Grant expands teen mental health services
MetroWest JFS plans new programs addressing range of challenges
The Jewish Family Service of MetroWest is greatly expanding its mental health services to adolescents, thanks to a grant from the Healthcare Foundation of New Jersey.
The one-year, $94,400 grant will be used to support the needs of youth between the ages of 12 and 18, including individual and family counseling, workshops in schools, community-wide parent education programs, volunteer opportunities, and support groups.
According to JFS, “With increased capacity for addressing the needs of ‘typical’ teens, teens exposed to trauma and those with special needs, the agency aims to help adolescents develop the tools to achieve their potential and help parents to maintain healthy families.”
Among the new acivities will be three new groups, each dedicated to addressing specific needs for youth 12 – 18.
Currently, JFS counsels between 10 and 20 teenagers each week in individual sessions. But Reuben Rotman, executive director of the agency, said the needs of the area’s teens and preteens are far greater.
“To have 10 to 20 kids in individual treatment is not sufficient for a community of this size, and schools are saying, ‘We need you. We can’t address all these issue alone. We need your consultation. We need your support,’” Rotman told NJ Jewish News during a Sept. 9 meeting in his Florham Park office.
One program is aimed at assisting teenagers who are involved in “high-conflict or domestic violence relationships,” said Robyn Krugman, JFS coordinator of adolescent services.
Working with domestic abuse professionals at the Rachel Coalition, the group will address the needs of “children who are involved in or exposed to abusive or violent relationships and are often in need of assistance in understanding healthy types of relationships,” she said. “They need to protect their parents and learn safety planning and understand how their relationships at home affect their relationships in school.”
A second group will work in partnership with MetroWest ABLE, a network for people with disabilities and their families, to counsel teenagers who have siblings with significant disabilities.
The third cohort is called the “Strong Girls Group.” Its intent is “to strengthen self-esteem and social relationships and help girls ages 12-14 to build better lives for themselves,” said Krugman. It is scheduled to begin sessions on Oct. 13 at the JFS headquarters.
JFS is also working with JCC MetroWest to build a program for LGBT teenagers, as well as “those who question their sexuality and those who may be transgendered,” said Krugman. “It is first going to start as a parenting night dealing with sexuality very broadly, and then our hope is to fine tune it.”
Creating groups whose members have different racial, religious, and economic backgrounds is a key goal in their formation, Rotman said.
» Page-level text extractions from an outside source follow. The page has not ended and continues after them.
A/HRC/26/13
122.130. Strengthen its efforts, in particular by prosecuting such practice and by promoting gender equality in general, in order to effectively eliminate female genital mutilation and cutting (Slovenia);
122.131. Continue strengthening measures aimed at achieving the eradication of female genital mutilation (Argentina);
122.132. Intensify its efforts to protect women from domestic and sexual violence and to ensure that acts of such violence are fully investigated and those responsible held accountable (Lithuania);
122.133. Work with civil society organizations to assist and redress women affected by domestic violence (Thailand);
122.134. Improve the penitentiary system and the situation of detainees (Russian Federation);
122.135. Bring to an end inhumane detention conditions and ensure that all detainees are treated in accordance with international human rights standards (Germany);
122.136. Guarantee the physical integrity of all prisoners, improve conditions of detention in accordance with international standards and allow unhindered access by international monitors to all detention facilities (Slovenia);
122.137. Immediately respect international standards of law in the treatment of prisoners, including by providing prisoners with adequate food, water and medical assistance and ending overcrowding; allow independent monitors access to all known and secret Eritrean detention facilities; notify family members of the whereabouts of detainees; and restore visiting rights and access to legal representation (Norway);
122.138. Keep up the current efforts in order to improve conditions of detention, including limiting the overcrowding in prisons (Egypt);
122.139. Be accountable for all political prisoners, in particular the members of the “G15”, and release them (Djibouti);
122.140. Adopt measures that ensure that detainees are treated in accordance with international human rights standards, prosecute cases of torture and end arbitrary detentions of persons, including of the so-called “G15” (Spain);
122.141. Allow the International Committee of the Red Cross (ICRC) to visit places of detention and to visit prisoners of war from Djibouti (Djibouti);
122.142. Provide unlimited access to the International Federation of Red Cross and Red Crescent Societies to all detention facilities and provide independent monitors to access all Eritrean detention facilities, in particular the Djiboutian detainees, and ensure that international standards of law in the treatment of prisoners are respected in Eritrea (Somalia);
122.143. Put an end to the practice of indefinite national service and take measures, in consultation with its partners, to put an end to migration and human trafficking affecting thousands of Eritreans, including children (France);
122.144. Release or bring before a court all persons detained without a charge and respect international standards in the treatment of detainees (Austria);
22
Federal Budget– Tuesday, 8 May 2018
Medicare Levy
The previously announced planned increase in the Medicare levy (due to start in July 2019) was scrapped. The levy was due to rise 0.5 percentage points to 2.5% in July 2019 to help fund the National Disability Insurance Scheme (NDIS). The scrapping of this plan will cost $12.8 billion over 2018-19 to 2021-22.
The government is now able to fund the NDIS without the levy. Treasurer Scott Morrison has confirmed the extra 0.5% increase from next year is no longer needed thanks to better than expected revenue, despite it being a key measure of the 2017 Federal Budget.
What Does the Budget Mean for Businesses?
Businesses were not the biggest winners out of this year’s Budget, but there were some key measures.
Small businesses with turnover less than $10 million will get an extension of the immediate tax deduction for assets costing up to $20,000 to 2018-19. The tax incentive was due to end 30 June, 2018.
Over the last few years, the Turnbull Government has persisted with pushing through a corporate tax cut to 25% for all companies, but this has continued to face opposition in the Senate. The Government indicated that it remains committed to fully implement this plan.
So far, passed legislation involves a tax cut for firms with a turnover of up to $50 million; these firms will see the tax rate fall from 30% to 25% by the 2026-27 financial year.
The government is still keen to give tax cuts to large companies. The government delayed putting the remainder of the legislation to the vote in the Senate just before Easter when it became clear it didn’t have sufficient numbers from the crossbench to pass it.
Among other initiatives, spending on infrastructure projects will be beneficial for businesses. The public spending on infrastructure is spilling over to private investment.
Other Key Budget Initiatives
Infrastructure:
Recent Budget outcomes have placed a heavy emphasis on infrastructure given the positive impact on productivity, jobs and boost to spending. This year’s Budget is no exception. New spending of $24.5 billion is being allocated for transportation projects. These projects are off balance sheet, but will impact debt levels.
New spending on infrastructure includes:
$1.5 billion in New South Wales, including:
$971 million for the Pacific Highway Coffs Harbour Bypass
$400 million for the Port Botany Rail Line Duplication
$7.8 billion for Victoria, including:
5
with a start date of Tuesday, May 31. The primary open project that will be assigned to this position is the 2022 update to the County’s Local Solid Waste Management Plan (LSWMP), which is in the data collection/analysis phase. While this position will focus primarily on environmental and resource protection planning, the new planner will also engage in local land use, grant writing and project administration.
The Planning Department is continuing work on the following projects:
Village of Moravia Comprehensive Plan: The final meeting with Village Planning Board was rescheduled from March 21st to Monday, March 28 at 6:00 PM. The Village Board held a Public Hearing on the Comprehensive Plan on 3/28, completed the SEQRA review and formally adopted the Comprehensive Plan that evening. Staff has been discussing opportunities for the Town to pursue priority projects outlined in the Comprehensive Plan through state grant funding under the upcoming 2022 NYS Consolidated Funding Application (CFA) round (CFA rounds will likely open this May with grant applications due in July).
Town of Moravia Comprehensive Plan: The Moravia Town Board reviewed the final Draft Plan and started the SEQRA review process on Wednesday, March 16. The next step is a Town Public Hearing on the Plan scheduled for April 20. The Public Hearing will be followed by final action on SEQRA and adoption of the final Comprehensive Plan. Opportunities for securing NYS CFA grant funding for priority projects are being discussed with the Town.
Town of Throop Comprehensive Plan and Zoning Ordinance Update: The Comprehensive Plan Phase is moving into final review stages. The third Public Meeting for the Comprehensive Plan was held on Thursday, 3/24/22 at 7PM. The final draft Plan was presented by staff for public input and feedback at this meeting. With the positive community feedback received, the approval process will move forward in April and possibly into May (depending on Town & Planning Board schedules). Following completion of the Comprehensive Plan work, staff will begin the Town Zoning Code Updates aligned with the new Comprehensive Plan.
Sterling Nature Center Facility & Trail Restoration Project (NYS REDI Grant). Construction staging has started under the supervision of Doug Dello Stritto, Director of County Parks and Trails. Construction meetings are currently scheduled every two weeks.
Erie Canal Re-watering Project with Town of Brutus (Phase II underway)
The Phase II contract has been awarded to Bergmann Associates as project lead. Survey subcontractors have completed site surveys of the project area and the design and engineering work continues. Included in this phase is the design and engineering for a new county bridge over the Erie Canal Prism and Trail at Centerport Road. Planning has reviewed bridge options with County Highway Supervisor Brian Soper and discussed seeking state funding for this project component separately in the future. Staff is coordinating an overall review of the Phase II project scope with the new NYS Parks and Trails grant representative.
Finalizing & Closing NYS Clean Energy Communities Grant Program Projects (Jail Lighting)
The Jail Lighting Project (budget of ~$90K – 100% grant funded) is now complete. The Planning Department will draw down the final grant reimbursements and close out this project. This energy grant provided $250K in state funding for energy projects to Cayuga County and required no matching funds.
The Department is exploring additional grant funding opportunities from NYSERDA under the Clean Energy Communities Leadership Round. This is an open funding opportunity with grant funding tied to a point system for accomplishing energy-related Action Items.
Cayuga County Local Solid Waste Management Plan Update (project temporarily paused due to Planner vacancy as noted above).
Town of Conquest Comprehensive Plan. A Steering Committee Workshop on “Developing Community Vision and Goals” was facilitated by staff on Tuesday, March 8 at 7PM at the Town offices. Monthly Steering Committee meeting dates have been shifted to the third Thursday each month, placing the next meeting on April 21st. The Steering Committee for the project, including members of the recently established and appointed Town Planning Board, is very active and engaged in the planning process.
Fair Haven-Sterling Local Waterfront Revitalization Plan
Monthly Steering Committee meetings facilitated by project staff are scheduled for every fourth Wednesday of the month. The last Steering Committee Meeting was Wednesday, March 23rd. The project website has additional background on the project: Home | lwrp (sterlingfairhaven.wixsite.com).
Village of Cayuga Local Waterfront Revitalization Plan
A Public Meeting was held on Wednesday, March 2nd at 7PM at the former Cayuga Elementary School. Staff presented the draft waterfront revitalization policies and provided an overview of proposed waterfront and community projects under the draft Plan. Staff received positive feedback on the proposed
His agency has already been working with students from schools as disparate as the Joseph Kushner Hebrew Academy/Rae Kushner Yeshiva High School and the public Burnet Hill Elementary School, both in Livingston. The agency is also making connections at Columbia High School in Maplewood-South Orange.
JFS continues seeking referrals from teachers, school guidance counselors, pediatricians, and parents, as well as tapping into interest from students themselves.
Its social workers are especially concerned with helping teens and their parents cope with such “hot topics” as sexuality and gender, substance abuse, relationships and dating, and how parents and teenagers navigate those issues. Newer challenges include bullying and addiction to technology.
“It is important for parents to open those communications and create healthy relationships,” said Sara Mendez Emma, clinical director of children and adolescent services at JFS.
Another portion of the grant will be used to foster volunteer service opportunities for teens. “We want to be a resource for them and help them find volunteer opportunities in their communities,” said Rotman. “For many teens it is a very healthy part of their development and their interacting with other people.”
The Healthcare Foundation of NJ was established in 1996 with assets from the sale of Newark Beth Israel Medical Center.
The grant to JFS “rounds out the agency’s capacity to address the needs of children of all ages, typical teens and those exposed to trauma, as well as those with special needs,” wrote Marsha Atkind, the foundation’s executive director, in an e-mail. “It will enable JFS to help adolescents develop the tools to achieve their potential and help parents maintain healthy families.”
For further information contact Krugman at 973 – 637-1749.
Correction: A previous version of this article did not sufficiently describe the scope of a grant from the Healthcare Foundation of NJ to Jewish Family Service of MetroWest for expanding its mental health services to adolescents. The article has been updated to reflect the additional activities.